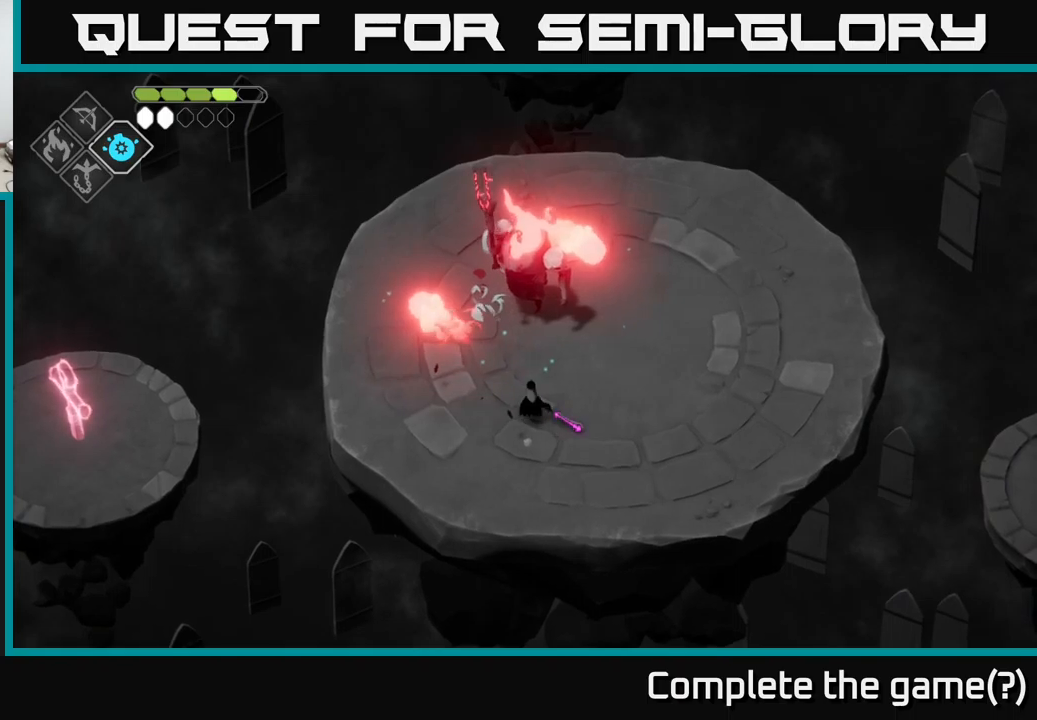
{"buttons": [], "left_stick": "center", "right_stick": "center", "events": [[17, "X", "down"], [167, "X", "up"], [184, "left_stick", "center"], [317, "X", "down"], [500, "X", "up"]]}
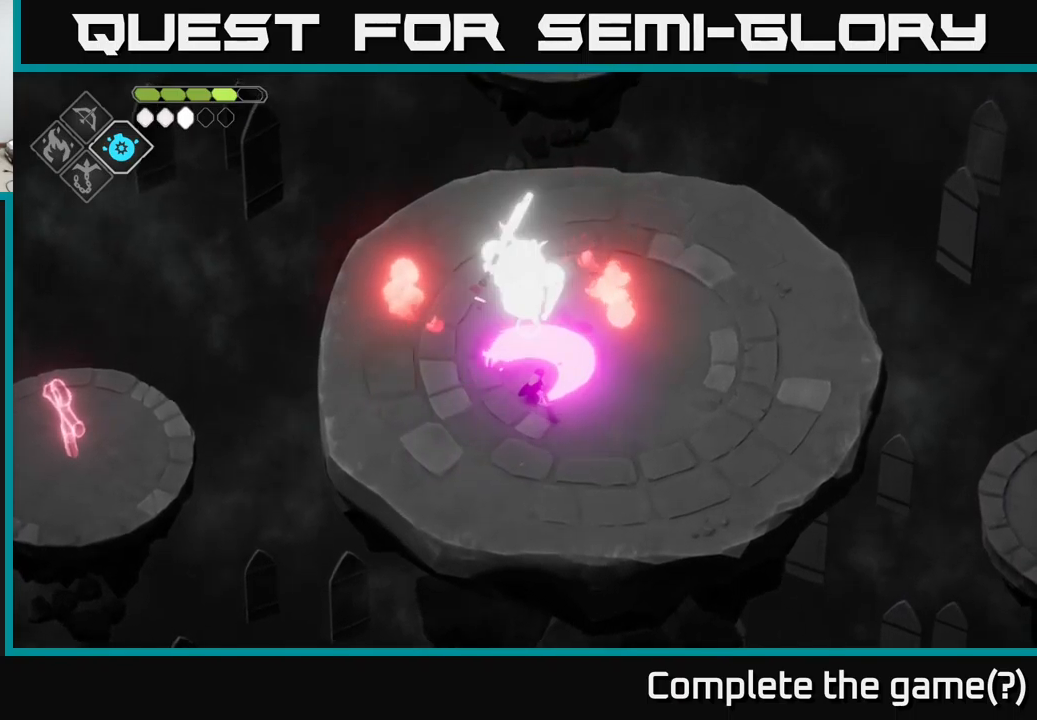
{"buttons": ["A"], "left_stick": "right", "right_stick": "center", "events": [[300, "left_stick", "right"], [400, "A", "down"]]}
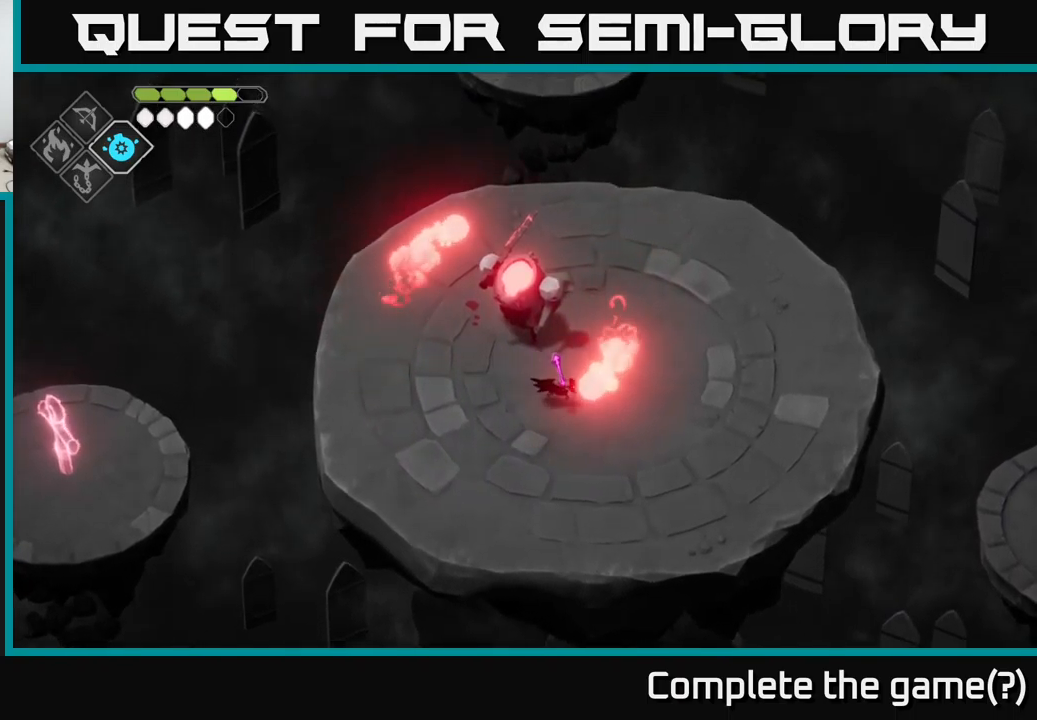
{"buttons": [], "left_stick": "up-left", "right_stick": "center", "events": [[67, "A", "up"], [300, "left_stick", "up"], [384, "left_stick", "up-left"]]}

» TASK INSTRUCTIONS
In your answer, give every line of the listing above exactly, and do not include the images.

» PROBLEM SOLUTION
{"buttons": [], "left_stick": "center", "right_stick": "center", "events": [[17, "X", "down"], [167, "X", "up"], [184, "left_stick", "center"], [317, "X", "down"], [500, "X", "up"]]}
{"buttons": ["A"], "left_stick": "right", "right_stick": "center", "events": [[300, "left_stick", "right"], [400, "A", "down"]]}
{"buttons": [], "left_stick": "up-left", "right_stick": "center", "events": [[67, "A", "up"], [300, "left_stick", "up"], [384, "left_stick", "up-left"]]}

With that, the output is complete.